** Objectives **
1) According to the lecture notes on intangible assets, for how long is a copyright granted?
2) Reproduce everything in the lecture notes on intangible assets from "1. Intangibles have" down to "are not amortized.".
3) Name the six major categories of intangibles given in the lecture notes on intangible assets.

** Document **
********

Lecture Notes for Chapter 12


I. Characteristics of Intangible assets

A. We have just finished two chapters dealing with plant assets.

1. To be classified as PP&E an asset must possess three characteristics:

a. Tangible,

b. Long lived,

c. and used in operations.

2. What characteristics must intangible assets have?

1. Intangible assets lack physical existence. You cannot touch them. Most intangible assets are legal rights.

2. Intangible assets are not financial instruments.

3. Usually, intangible assets are long-term assets.

B. The more common types of intangibles are:

1. patents

2. copyrights

3. franchises



6.and tradenames.

II. Valuation

A. Purchased Intangibles are recorded at cost.

1. Cost includes all costs of acquisition and expenditures necessary to make the intangible asset ready for its intended use.

2. If intangibles are acquired for assets other than cash, then the cost of the intangible is the fair market value of the consideration given or the fair market value of the intangible received, whichever is more clearly evident.

B. Internally-Created Intangibles

1. are expensed as incurred.

2. The only internal costs capitalized are direct costs incurred in obtaining the intangible, such as legal costs.

III. Amortization of Intangible Assets

  1. Intangibles have either a limited useful life or an indefinite useful life.

1. Intangibles with a limited life are amortized. Intangible assets should be amortized by systematic charges to expense over their useful lives.

2. Intangibles with an indefinite life are not amortized.

      1. However, they must be tested each year for impairment.
      2. That is, the fair value of the asset must be compared with the book value. If book value exceeds fair value, then a loss must be recognized and the carrying value of the asset must be written down.

 IV. Categories

  1. There are six major categories of intangibles.
    1. Marketing related
    2. Customer related
    3. Artistic related
    4. Contract related
    5. Technology related
    6. Goodwill

B. Marketing related

1. Trademarks and Trade Names are words, phrases, or symbols that distinguish or identify a particular enterprise or product.

a. Registration of the trademark or trade name provides for an indefinite number of renewals for periods of 10 years each.

b. If the trademark or tradename is externally acquired, the purchase price is capitalized.

c. If internally developed, then only expenditures directly related to securing the legal right may be capitalized. This excludes any R&D costs.

C. Customer Related

1. The cost of a purchased customer list is capitalized,

2. And amortized over its useful life.

D. Artistic Related

1. Copyrights are an exclusive right to reproduce and sell an artistic or published work.

a. This right is granted for the life of the creator plus 50 years.

b. Copyrights may be sold.

c. For an internally developed artistic or published work, only the legal fees are capitalizable.

********

** Stored data **

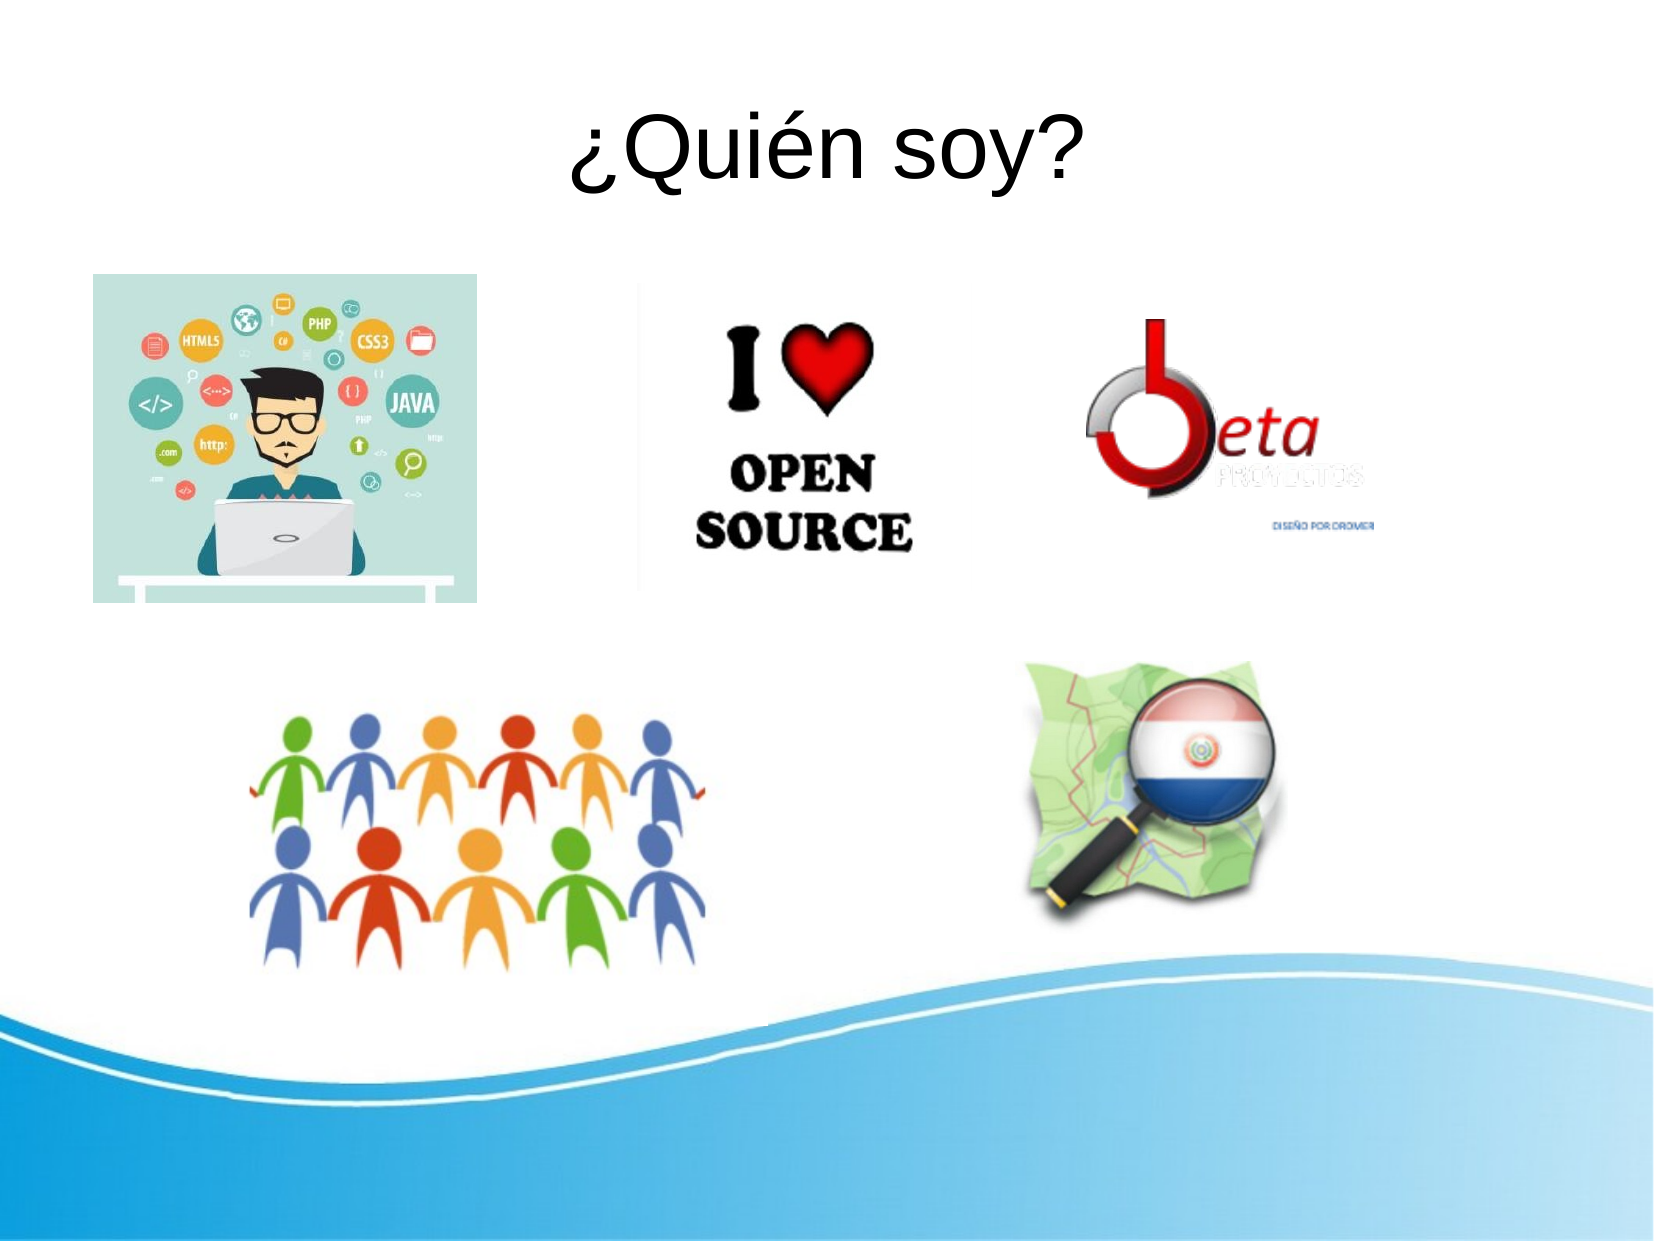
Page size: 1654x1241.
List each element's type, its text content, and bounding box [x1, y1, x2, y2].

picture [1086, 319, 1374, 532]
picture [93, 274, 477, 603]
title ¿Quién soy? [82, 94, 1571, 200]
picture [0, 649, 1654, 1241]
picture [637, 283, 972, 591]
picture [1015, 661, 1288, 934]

********

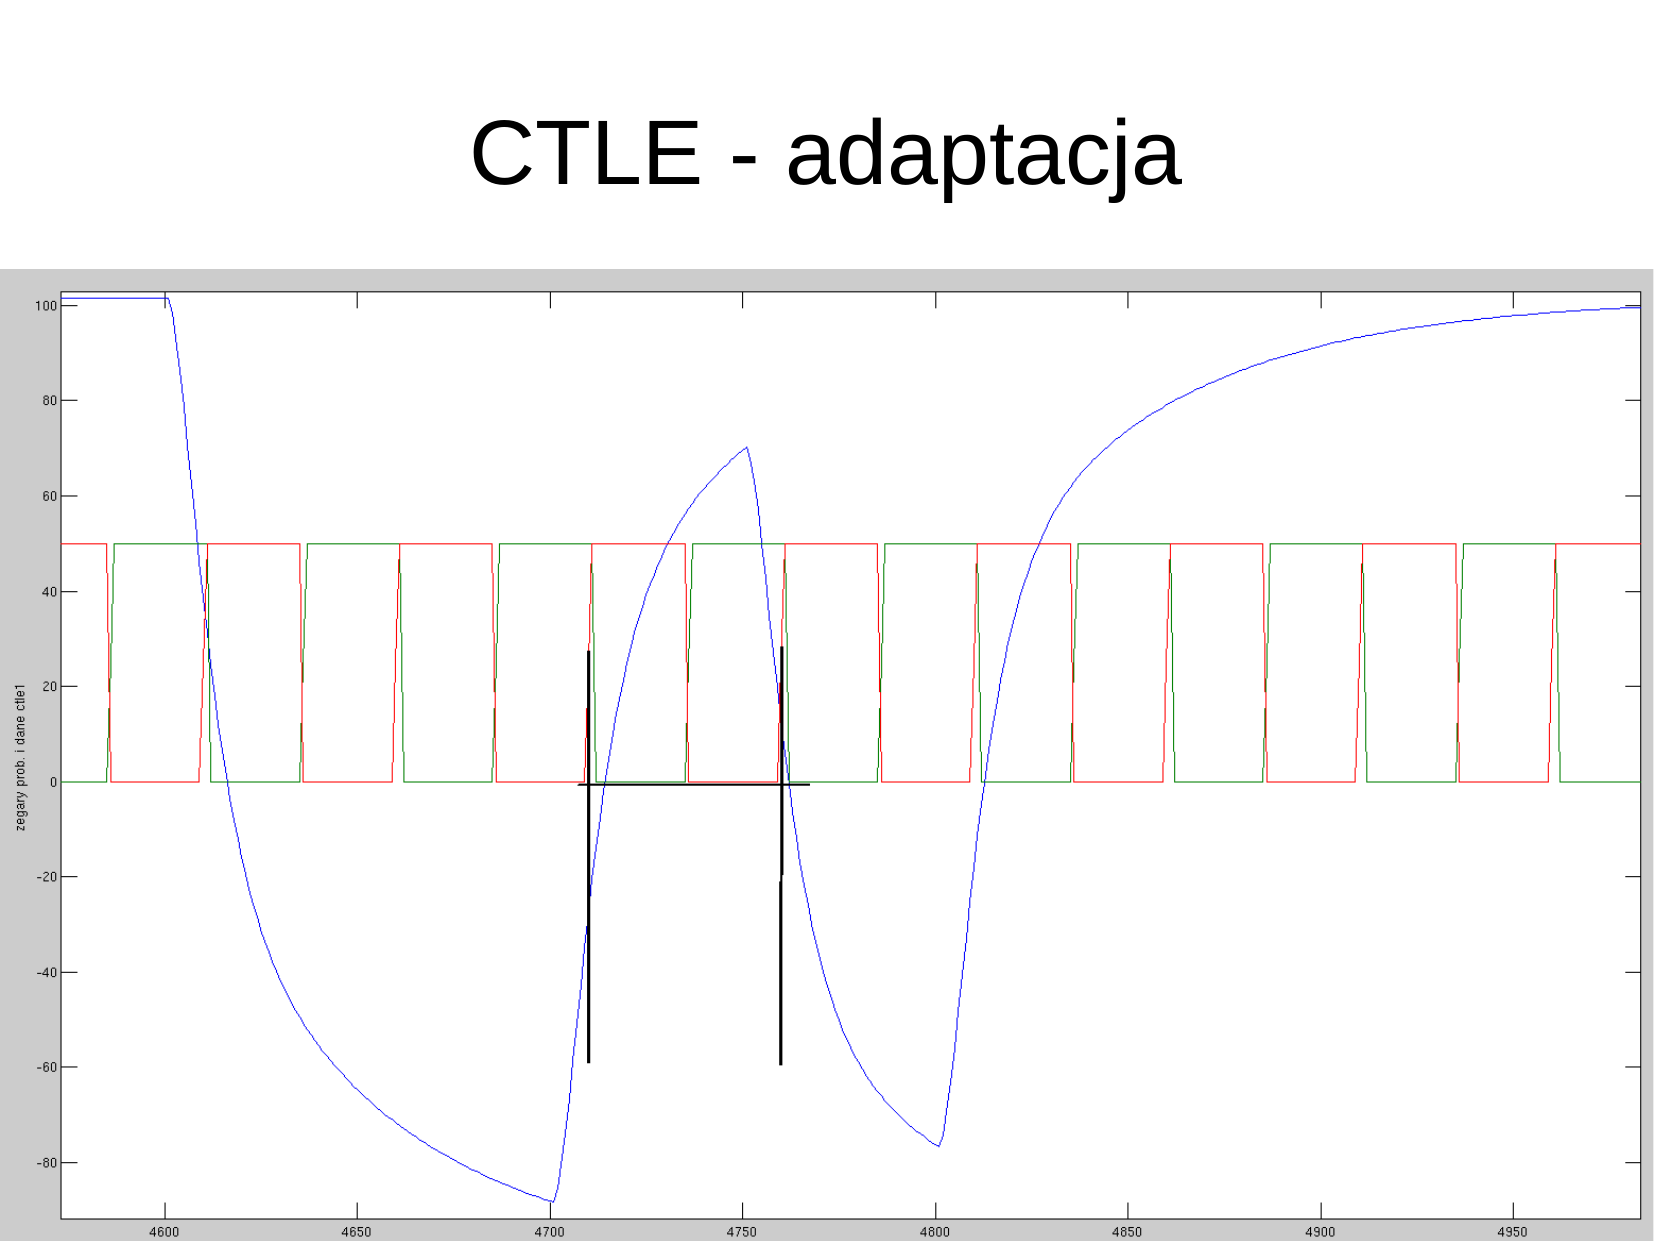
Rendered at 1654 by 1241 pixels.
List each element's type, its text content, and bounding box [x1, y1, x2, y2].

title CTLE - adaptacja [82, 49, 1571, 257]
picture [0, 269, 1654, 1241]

********

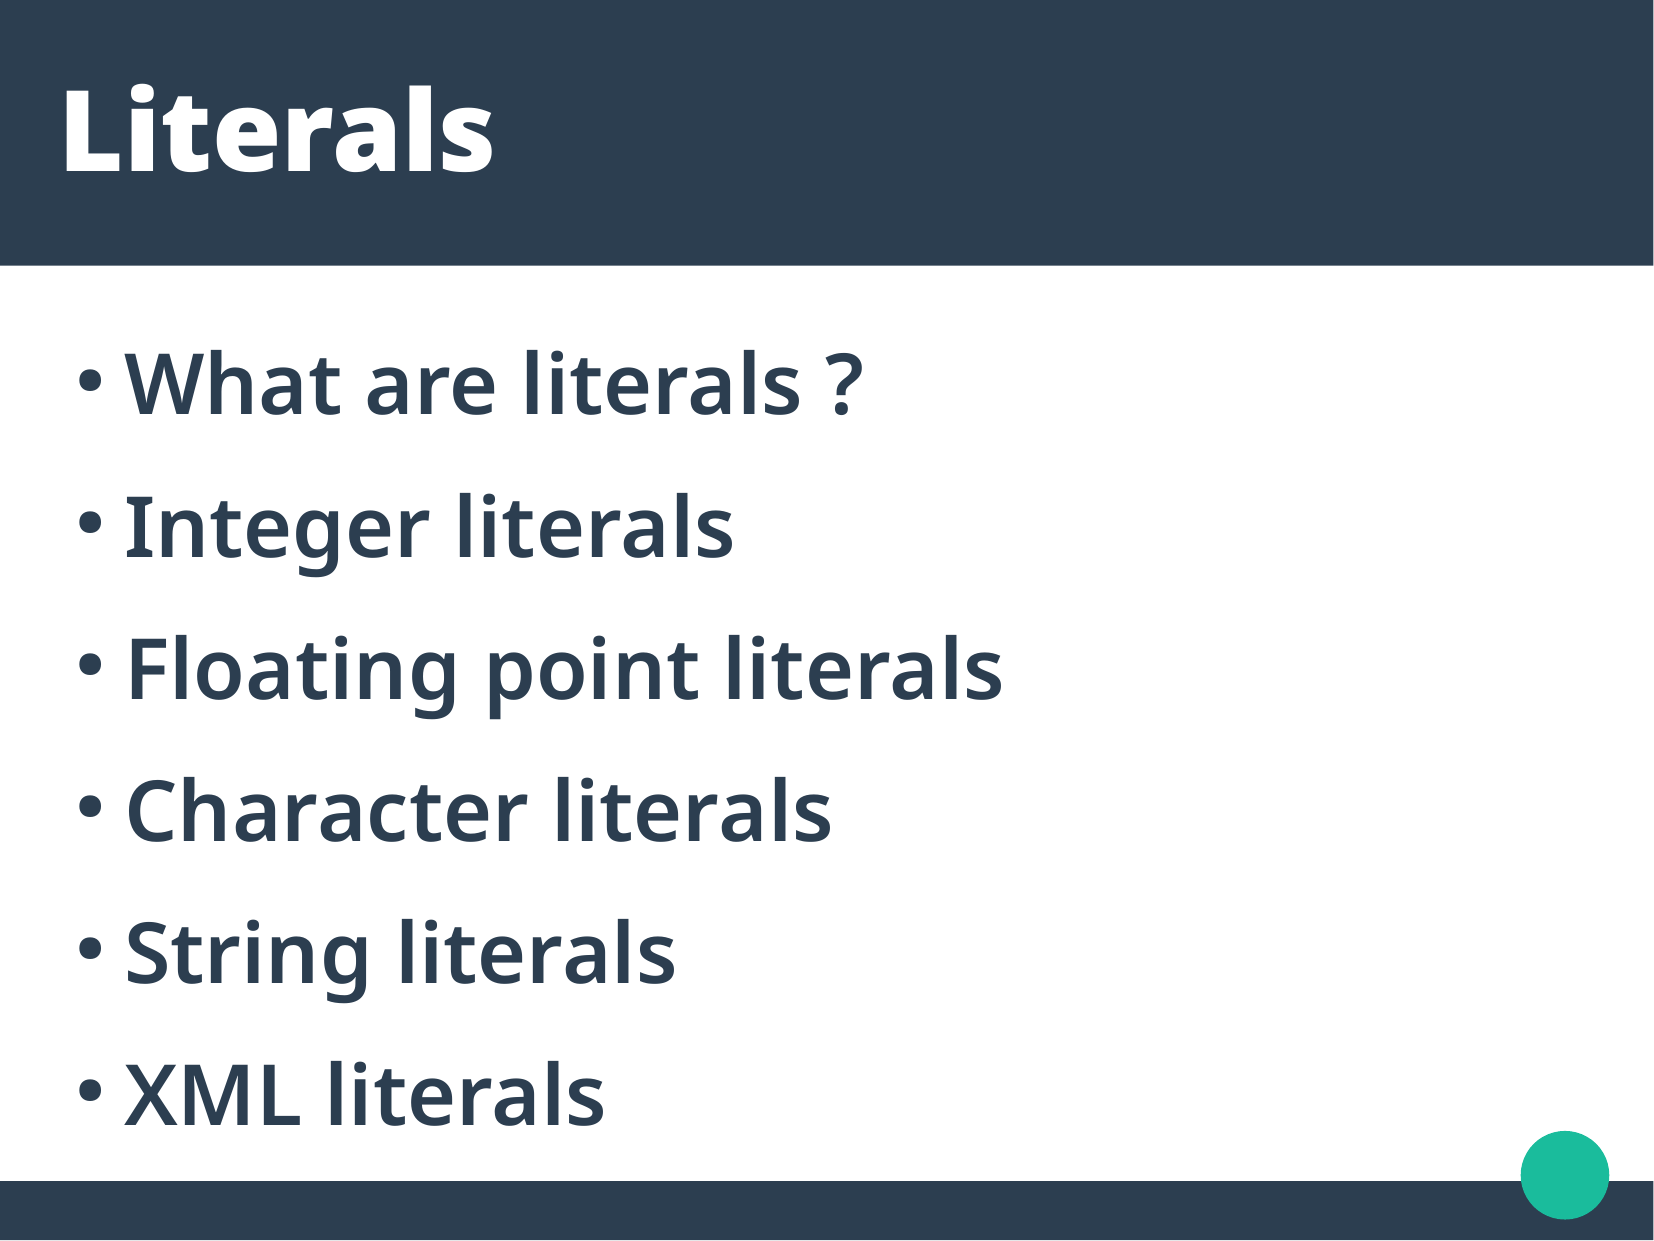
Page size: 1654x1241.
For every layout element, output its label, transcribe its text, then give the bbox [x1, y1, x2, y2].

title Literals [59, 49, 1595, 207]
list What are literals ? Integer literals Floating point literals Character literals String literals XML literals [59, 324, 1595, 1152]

********

** Answers for the exercise **
1) A copyright is granted for the life of the creator plus 50 years.

2)
1. Intangibles have either a limited useful life or an indefinite useful life.

1. Intangibles with a limited life are amortized. Intangible assets should be amortized by systematic charges to expense over their useful lives.

2. Intangibles with an indefinite life are not amortized.

3)
Marketing related
Customer related
Artistic related
Contract related
Technology related
Goodwill